Additional evidence of the Patowmack Company canals can be found along the Potomac at the Little Falls Skirting Canal, in the District of Columbia; the Patowmack Canal Lock at Great Falls, Va.; the Seneca Falls Canal near Seneca Lake;and House Falls above Harpers Ferry.
On Virginius Island in 1820, John H. Hall began assembling his patent rifles for the U.S. Government on Virginius Island. The site became known as Hall's Rifle Works, and the island on which it sat--separated from Virginius Island by a narrow channel of the Shenandoah--became known as Lower Hall Island. In 1844, the government began replacing Hall's frame shops with a new brick Rifle Factory that produced standard U.S. Model rifles until the Civil War. In 1861, Confederate troops disassembled the weapons machinery and shipped it south before burning the factory.
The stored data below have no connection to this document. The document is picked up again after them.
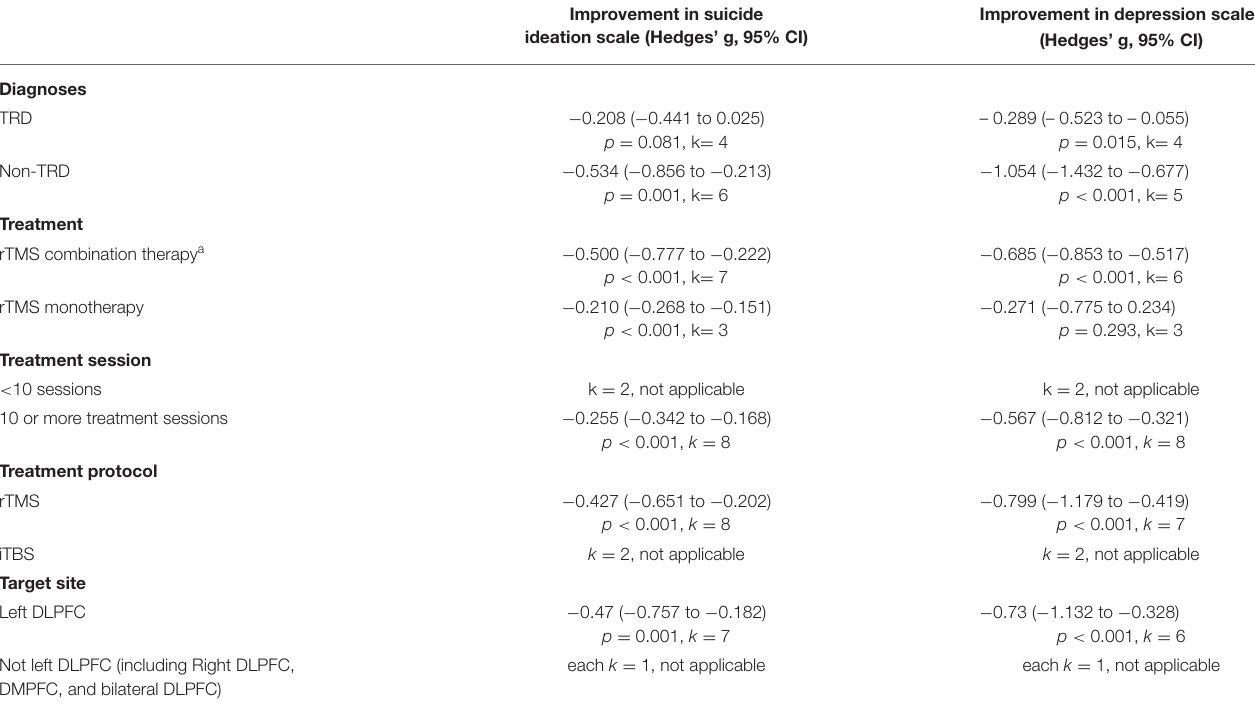
TABLE 2 | Subgroup analyses of rTMS on suicide ideation reduction and depression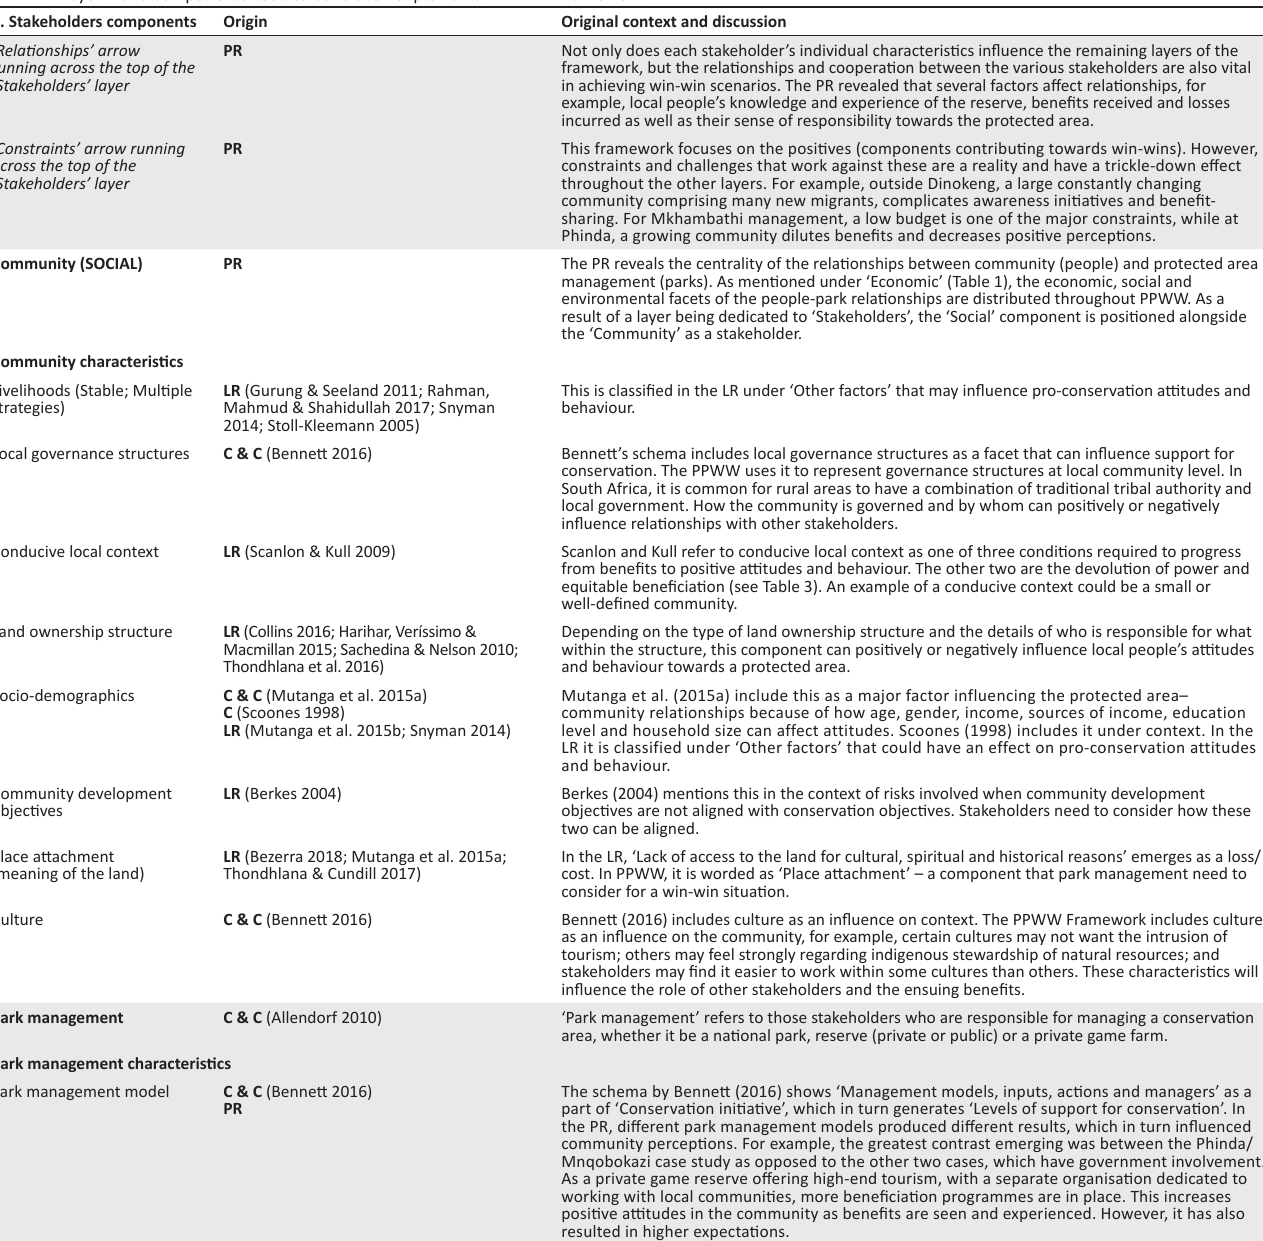
TABLE 2: Layer 2 and components used to build the People Parks Win-Win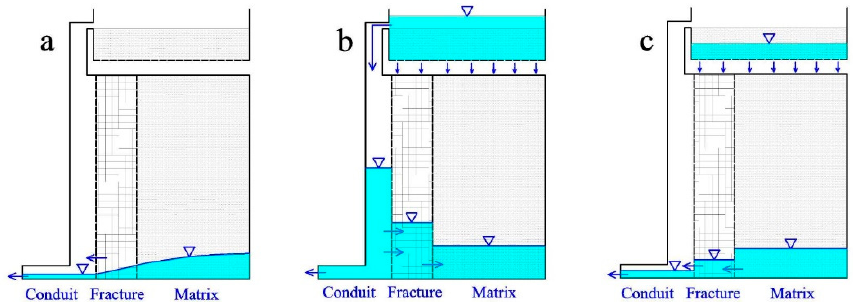
Figure 12. Stages of water charging and releasing process under short-time heavy rainfall condi- tion. ( a ). No rainfall for a long time; ( b ). Recharge in short-time heavy rain; ( c ). Recession after heavy rain.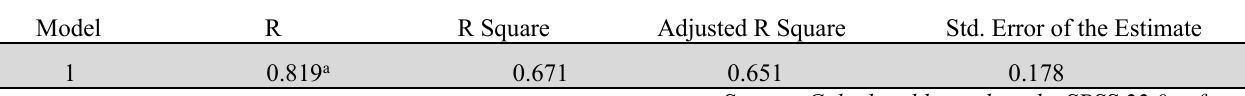
Model Summary R2 Model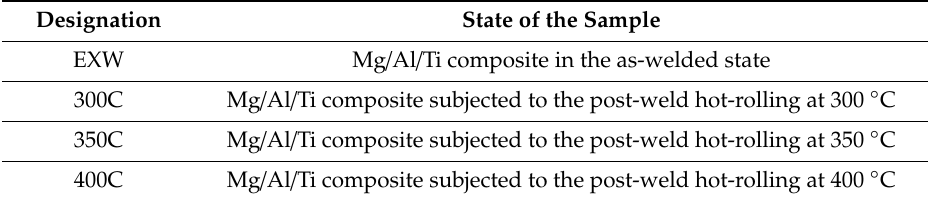
Table 2. The designation of the samples.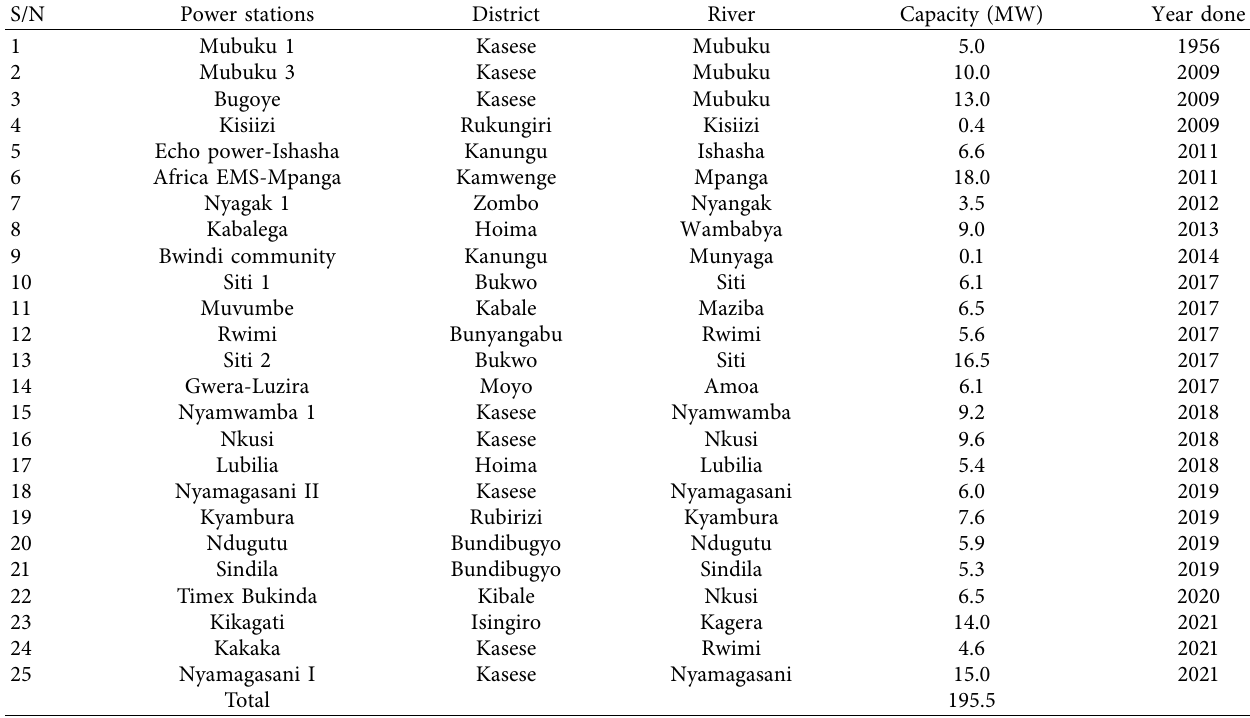
Table 4: Operational small hydropower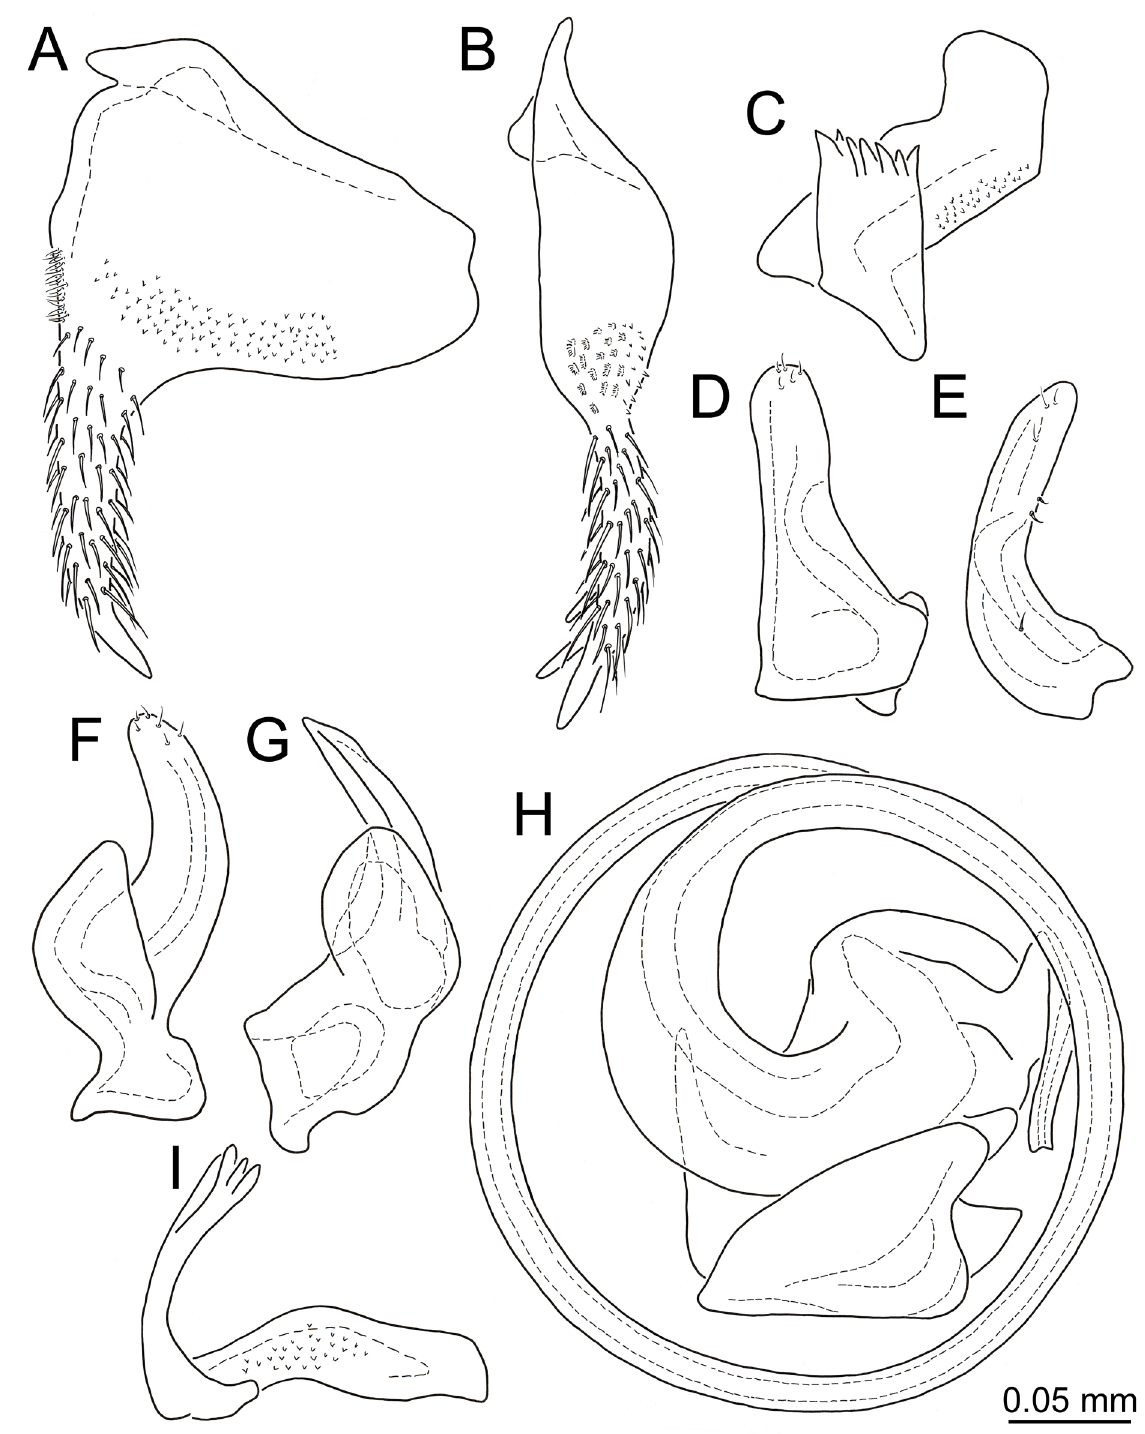
Fig. 4. Kokeshia baii sp. nov., segment VIII and genitalia, paratype, ♂ (SYSBM). A‒B . Left hemitergite VIII. A . Dorsal view. B . Left lateral view. C, I . Right hemitergite VIII, two different aspects. D‒E . Right paramere, two different aspects. F‒G . Left paramere, two different aspects. H .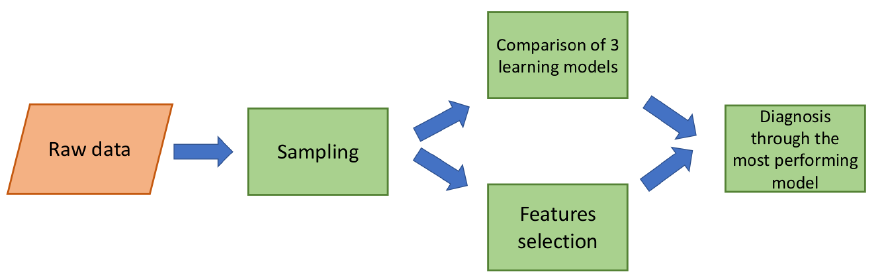
Figure 1. Flowchart of the proposed methodology. After sampling we selected the most performing learning algorithm and implemented a feature reduction procedure. Finally we used the selected learning model to classify the patients in the three CVD risk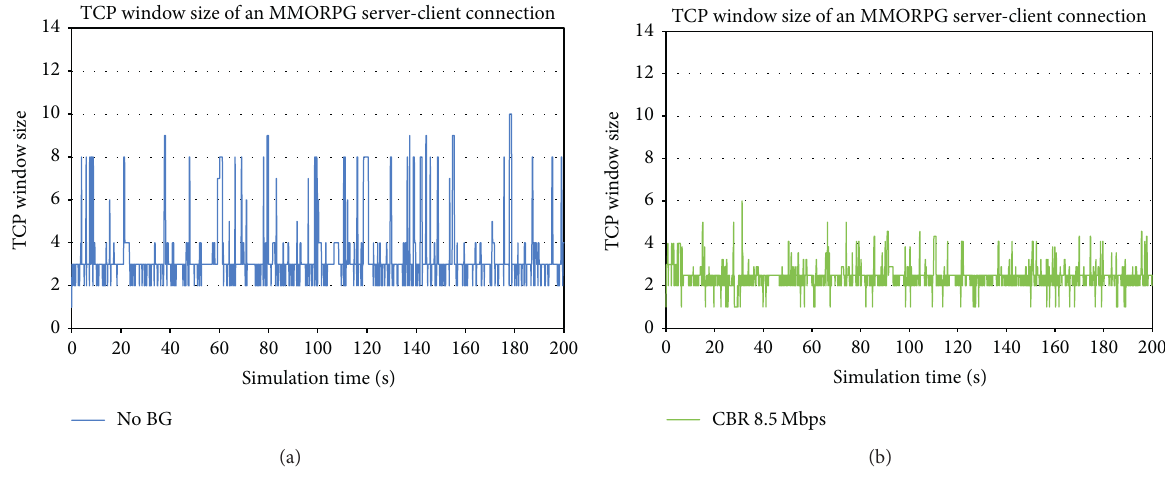
Figure 15: TCP window size, and server-client MMORPG traffic: (a) no background and (b) 8.5 Mbps background.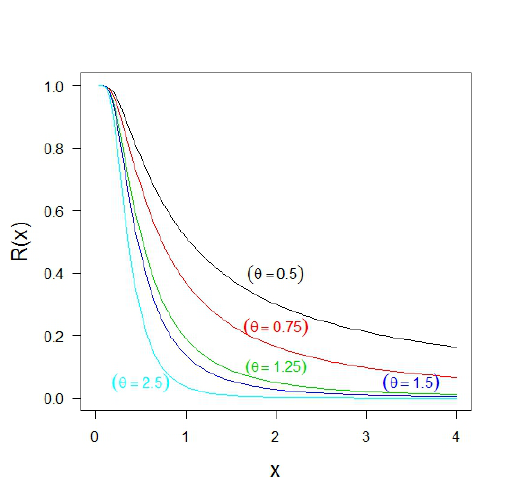
Figure 1 – Reliability function plot of IEGD for different values of θ .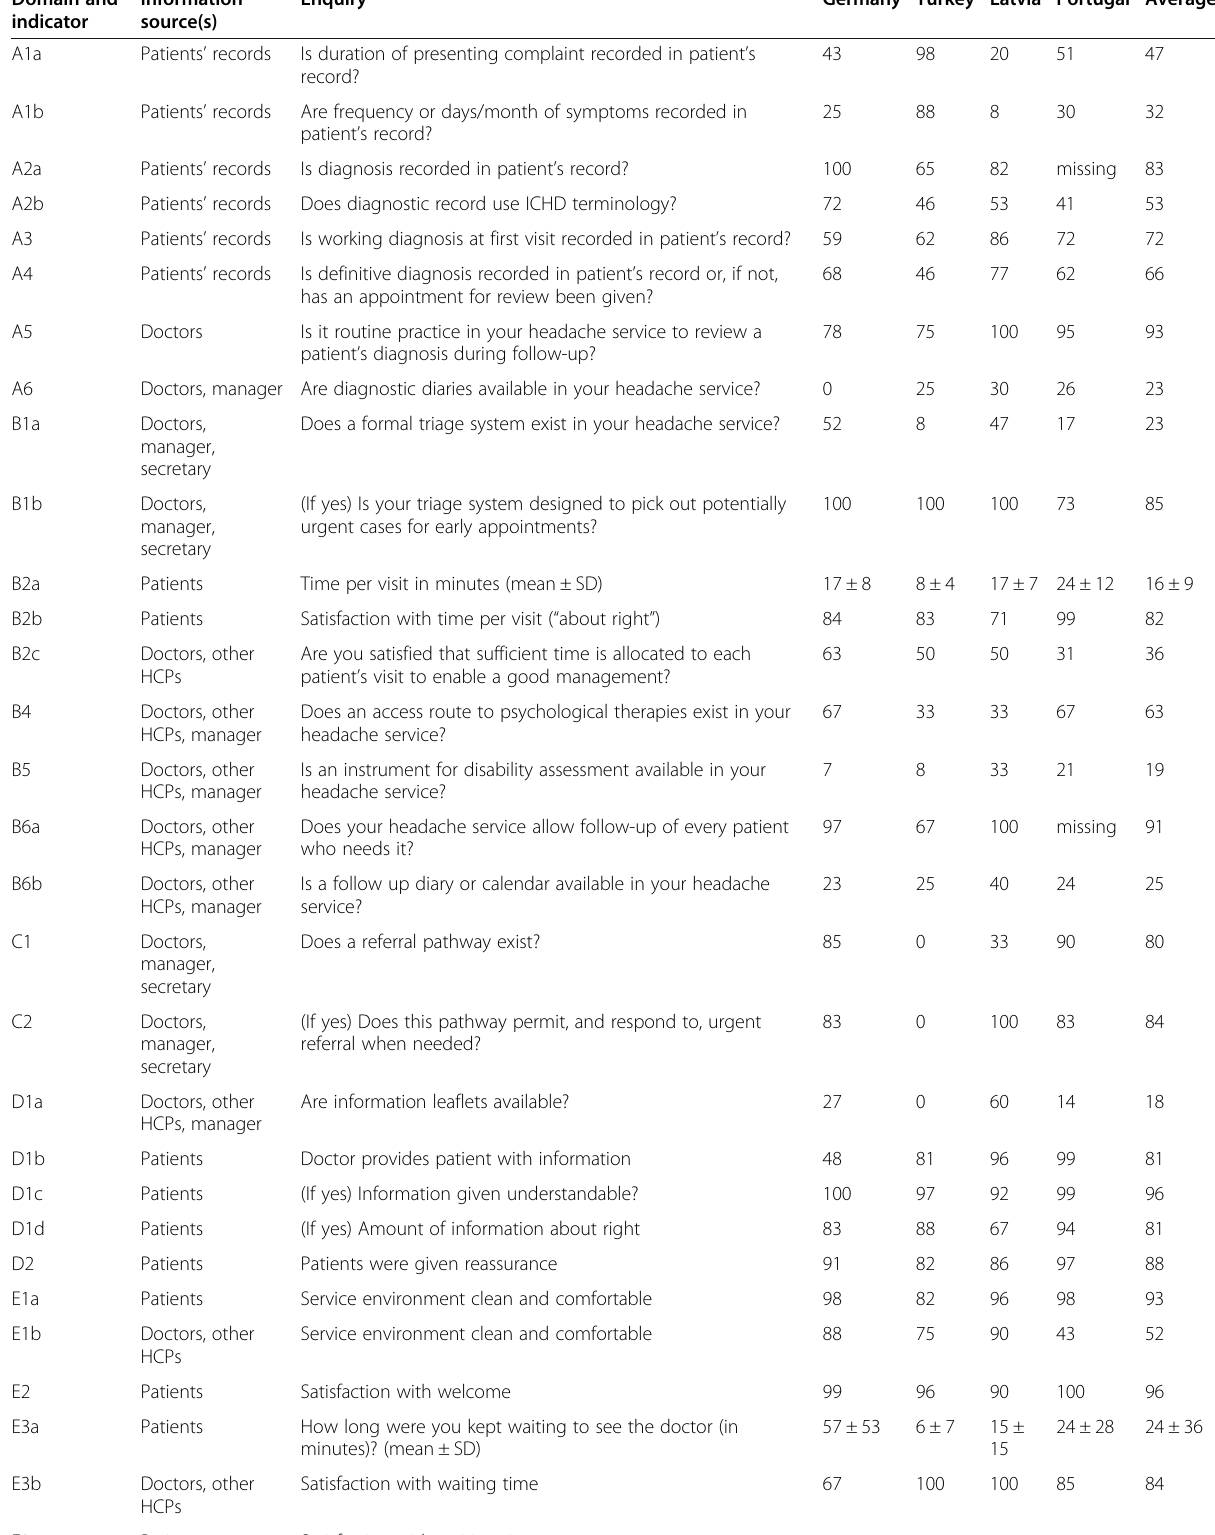
Table 3 Responses to questionnaire enquiries (% of positive answers, except where specified) Domain and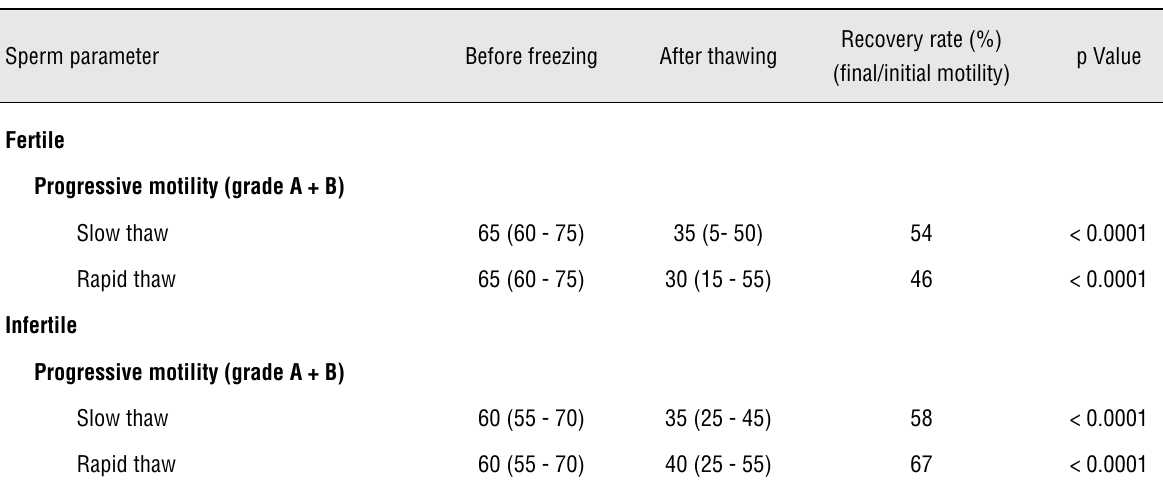
Wilcoxon test was used to analyze non-parametric paired variables progressive motility Data are expressed as median and interquartile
In 1848, a four-story "Brick Factory Building, of the most permanent character," began operation here. The building was fitted with gas lights, heated by steam pipes, and equipped with the latest cotton machinery--18 carding engines, three drawing frames, 18 spinning frames, and 97 power looms. The owners employed 70 workers in 1850, half of whom were women. During the Civil War, the building served as a Union hospital, and after the war, the building was converted into a flour mill by the firm Child & McCreight, which installed the four Leffel turbines you still see today. By 1870, this mill was producing 80,000 barrels of flour a year. The building was abandoned after the Flood of 1889.
In 1849, a second four-story brick cotton mill was built by the owners of the adjacent Cotton Factory. Called “Valley Mills,” a contemporary news-paper account reported that “this factory is capable of manufacturing 400 lbs. of Cotton yarn, 100 lbs. of Batting, and 50 lbs. of Candle wick per day.” A fire destroyed the building in November 1852.
This immense structure is a newcomer to the area. Opened in 1888, the mill was outfitted with ten turbines, arranged in pairs, located in five of the mill's six flumes. These wheels powered a large circular saw, two disc barking machines, a splitter, six shaking screens, six wet press machines, and four wood grinders. Employing as many as 51 men, the mill produced about 40 tons of “Spruce Ground Wood Pulp” daily. The mill operated until 1935.